Tarefa A: Formate como lista JSON de strings, com uma string por linha e sem as linhas em branco, tudo o que vai desde a linha que contém "## ⚙️ Setting Up SPICE with Sky130" até ao fim dos registos, incluindo ambos os extremos.

Texto fornecido:
Depois de 20 anos de cadeia, ADN prova inocência de Christopher Tapp

Novas técnicas de investigação ao ADN permitiram encontrar o verdadeiro culpado pela violação e assassínio de Angie Dodge em 1996.
Publicado a
Atualizado a

Depois de ter estado 20 anos preso pela violação e assassínio de Angie Dodge, Christopher Tapp foi considerado inocente de todas as acusações. As novas técnicas de análise de ADN e os novos conhecimentos de genética permitiram encontrar o verdadeiro culpado.

"É uma nova vida, um novo começo, um novo mundo para mim e estou só a aproveitar um dia de cada vez", disse Tapp, de 43 anos, quando na passada quarta-feira ouviu a decisão do tribunal.

O que aconteceu?

Filha de Jack e Carol Dodge, Angie Raye Dodge nasceu a 2 de dezembro de 1977, em Vancouver, Washington. Era a única menina e a mais nova dos quatro filhos do casal. Terminou o liceu em Idaho Falls, em 1995, e continuou os seus estudos na Universidade Estadual de Idaho. Os amigos recordam-na como uma rapariga inteligente e feliz, que gostava da natureza, de acampar, das férias e das festas de Natal. Aos 18 anos, Angie morava sozinha num apartamento em Idaho Falls.

Entre as 00:45 e as 11:15 de 13 de junho de 1996, Angie foi violada e brutalmente assassinada em sua casa. O seu corpo foi encontrado por dois colegas que ficaram preocupados pelo facto de ela não ter ido trabalhar nessa manhã. A polícia começou imediatamente a investigar o caso e recolheu inúmeras pistas - incluindo uma amostra de sémen e cabelos, no local do crime. De acordo com os testes de ADN realizados na altura, o sémen e os cabelos pertenciam ao mesmo suspeito desconhecido.

O primeiro suspeito

Em janeiro de 1997, Christopher Tapp, de 20 anos, tornou-se o principal suspeito do caso. Apesar de o seu ADN não coincidir com as amostras recolhidas no local do crime, o Departamento da Polícia de Idaho Falls tinha a teoria de que várias pessoas teriam estado envolvidas no crimes e que uma dessas pessoas seria Tapp.

O rapaz foi interrogado pela polícia durante várias horas até, finalmente, confessar o seu envolvimento na violação e no assassínio. Mais tarde, quando foram divulgadas as cassetes do interrogatório, surgiram muitas dúvidas, uma vez que parecia que Tapp tinha sido forçado a confessar o crime.

Christopher Tapp foi condenado em 1998, por um júri de Bonneville County, a 30 anos de prisão. Ele recorreu da sentença mas em julho de 2001 o Supremo Tribunal confirmou a condenação. Entre 2002 e 2015, Tapp também fez vários pedidos de reavaliação de pena ao tribunal, mas os pedidos foram recusados. Exceto um.

Tarefa B: Extraia do texto sobre a inocência de Christopher Tapp, sem alterar nada, tudo o que vai desde "Depois de 20" até "Dodge em 1996.".

Conteúdo dos registos:
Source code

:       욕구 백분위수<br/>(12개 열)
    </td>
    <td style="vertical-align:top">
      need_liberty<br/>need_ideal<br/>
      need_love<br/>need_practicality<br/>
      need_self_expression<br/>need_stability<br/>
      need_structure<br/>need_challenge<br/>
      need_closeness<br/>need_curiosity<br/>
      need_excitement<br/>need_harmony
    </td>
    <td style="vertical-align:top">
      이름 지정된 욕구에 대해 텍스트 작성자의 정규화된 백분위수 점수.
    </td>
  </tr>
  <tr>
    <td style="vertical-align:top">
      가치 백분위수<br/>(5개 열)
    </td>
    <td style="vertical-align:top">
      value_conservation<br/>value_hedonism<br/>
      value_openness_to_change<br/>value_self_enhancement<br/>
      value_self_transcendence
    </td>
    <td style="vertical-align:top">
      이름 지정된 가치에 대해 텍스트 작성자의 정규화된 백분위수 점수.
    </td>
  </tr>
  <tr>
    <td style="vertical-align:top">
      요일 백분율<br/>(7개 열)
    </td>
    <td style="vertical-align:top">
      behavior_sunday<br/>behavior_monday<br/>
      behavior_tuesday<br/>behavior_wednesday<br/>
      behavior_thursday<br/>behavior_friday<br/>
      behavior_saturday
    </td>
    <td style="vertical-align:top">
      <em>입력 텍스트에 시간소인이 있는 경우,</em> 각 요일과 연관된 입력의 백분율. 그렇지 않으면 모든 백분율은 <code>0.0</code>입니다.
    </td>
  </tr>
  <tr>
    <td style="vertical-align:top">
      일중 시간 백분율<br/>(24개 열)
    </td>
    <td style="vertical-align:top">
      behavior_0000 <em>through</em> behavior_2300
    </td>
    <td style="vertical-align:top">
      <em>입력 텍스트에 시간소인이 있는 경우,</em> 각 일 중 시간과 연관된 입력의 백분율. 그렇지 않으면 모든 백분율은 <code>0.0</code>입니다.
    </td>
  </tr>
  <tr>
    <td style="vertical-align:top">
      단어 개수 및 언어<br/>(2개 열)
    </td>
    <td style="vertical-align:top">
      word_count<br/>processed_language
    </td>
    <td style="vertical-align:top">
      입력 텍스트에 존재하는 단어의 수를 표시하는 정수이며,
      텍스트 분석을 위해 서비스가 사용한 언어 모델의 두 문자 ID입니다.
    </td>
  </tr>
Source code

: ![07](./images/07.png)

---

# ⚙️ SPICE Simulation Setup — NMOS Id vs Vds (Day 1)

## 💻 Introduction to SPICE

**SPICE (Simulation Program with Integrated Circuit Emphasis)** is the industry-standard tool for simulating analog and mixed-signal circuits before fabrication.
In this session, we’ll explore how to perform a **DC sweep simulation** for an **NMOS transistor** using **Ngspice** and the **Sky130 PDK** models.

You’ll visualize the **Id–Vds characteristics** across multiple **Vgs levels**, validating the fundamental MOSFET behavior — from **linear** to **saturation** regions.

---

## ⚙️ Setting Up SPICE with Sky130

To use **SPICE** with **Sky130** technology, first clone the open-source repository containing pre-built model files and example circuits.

Resultado da tarefa A:
[
  "## ⚙️ Setting Up SPICE with Sky130",
  "To use **SPICE** with **Sky130** technology, first clone the open-source repository containing pre-built model files and example circuits."
]

Resultado da tarefa B:
Depois de 20 anos de cadeia, ADN prova inocência de Christopher Tapp

Novas técnicas de investigação ao ADN permitiram encontrar o verdadeiro culpado pela violação e assassínio de Angie Dodge em 1996.